<i>Copyright (c) Microsoft Corporation. All rights reserved.<br>
Licensed under the MIT License.</i>
<br><br>
# SVD Hyperparameter Tuning with Kubeflow

In this notebook, we show how to tune the hyperparameters of a matrix factorization algorithm, SVD (Singular Value Decomposition) from the Surprise library, by utilizing [**Kubeflow**](https://www.kubeflow.org/) in the context of movie recommendations. Kubeflow is a machine learning toolkit for [Kubernetes](https://kubernetes.io/) which makes deployments of machine learning (ML) workflows on Kubernetes simple, portable and scalable.

We present the overall process of deploying Kubeflow on [AKS (Azure Kubernetes Service)](https://azure.microsoft.com/en-us/services/kubernetes-service/) and use [**Katib**](https://www.kubeflow.org/docs/components/hyperparameter/) (a Kubeflow component dedicated to hyperparameter tuning tasks) to run hyperparameter tuning experiments by demonstrating some key steps while avoiding too much detail. 

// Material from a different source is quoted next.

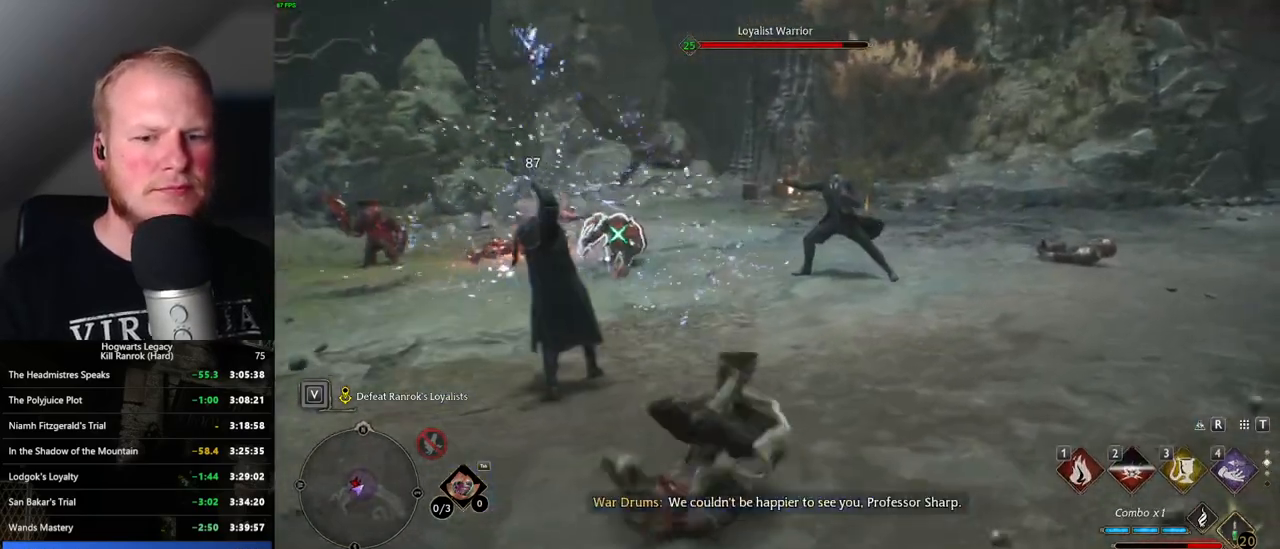
{"keys": ["3", "w"], "mouse": [], "events": [[166, "w", "down"], [266, "d", "up"], [500, "3", "down"]]}
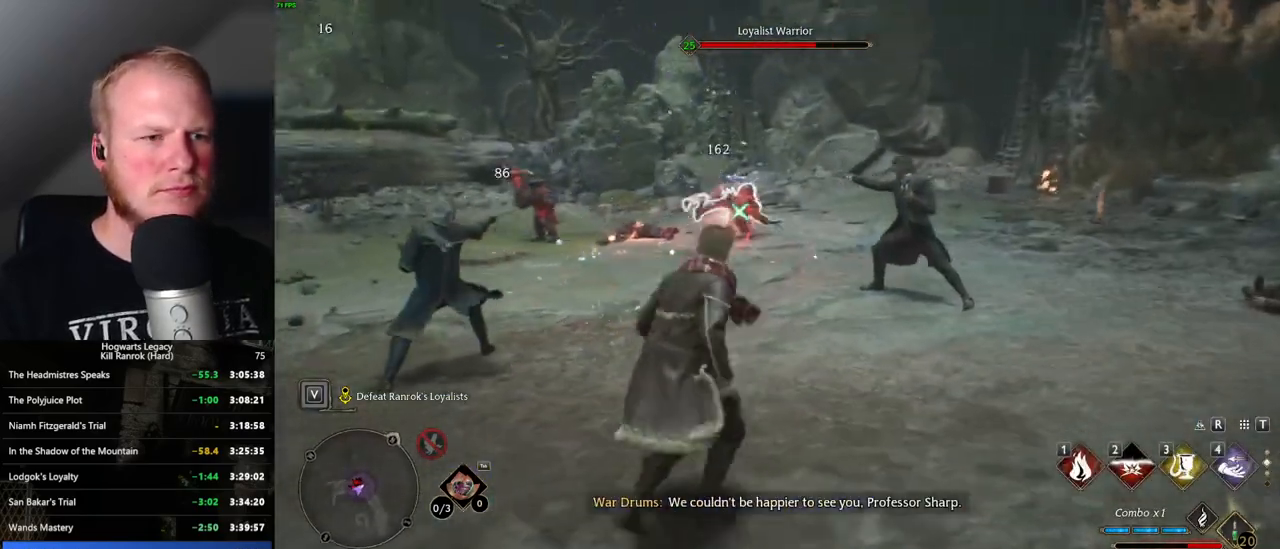
{"keys": ["d"], "mouse": [], "events": [[66, "3", "up"], [466, "d", "down"], [500, "w", "up"]]}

For more details about the **SVD** algorithm:
* [Surprise SVD deep-dive notebook](../02_model/surprise_svd_deep_dive.ipynb)
* [Original paper](http://papers.nips.cc/paper/3208-probabilistic-matrix-factorization.pdf)
* [Surprise homepage](https://surprise.readthedocs.io/en/stable/)
  
Regarding **Kubeflow**, please refer to:
* [Azure Kubeflow labs github repo](https://github.com/Azure/kubeflow-labs)
* [Kubeflow official doc: Getting started on Kubernetes](https://www.kubeflow.org/docs/started/getting-started-k8s/)
* [Hyperparameter tuning a Tensorflow model on Kubeflow with GPU cluster](https://github.com/loomlike/hyperparameter-tuning-on-kubernetes)

## 0. Prerequisites

* Docker (if you want to create your own docker image) - To install, see [docker site](https://docs.docker.com/install/).
* Azure CLI - The easiest way is to use [Azure DSVM](https://azure.microsoft.com/en-us/services/virtual-machines/data-science-virtual-machines/).
  - You need the Azure CLI version 2.0.64 or later installed and configured. Run `az --version` to find the version. If you need to install or upgrade, see [Install Azure CLI](https://docs.microsoft.com/en-us/cli/azure/install-azure-cli-apt?view=azure-cli-latest#update).

In [10]:
%load_ext autoreload
%autoreload 2

In [11]:
import os
import subprocess
import sys
sys.path.append("../../")
import time
from tempfile import TemporaryDirectory

import surprise
import papermill as pm
import pandas as pd

from reco_utils.common.constants import SEED
from reco_utils.dataset import movielens
from reco_utils.dataset.python_splitters import python_random_split
from reco_utils.evaluation.python_evaluation import rmse, precision_at_k, ndcg_at_k
from reco_utils.recommender.surprise.surprise_utils import compute_rating_predictions, compute_ranking_predictions
from reco_utils.kubeflow.utils import (
    choice,
    uniform,
    make_hypertune_manifest,
    make_worker_spec,
    get_study_metrics,
    get_study_result,
)
from reco_utils.kubeflow.manifest import (
    Goal,
    SearchType,
    WorkerType,
)

print("System version: {}".format(sys.version))
print("Surprise version: {}".format(surprise.__version__))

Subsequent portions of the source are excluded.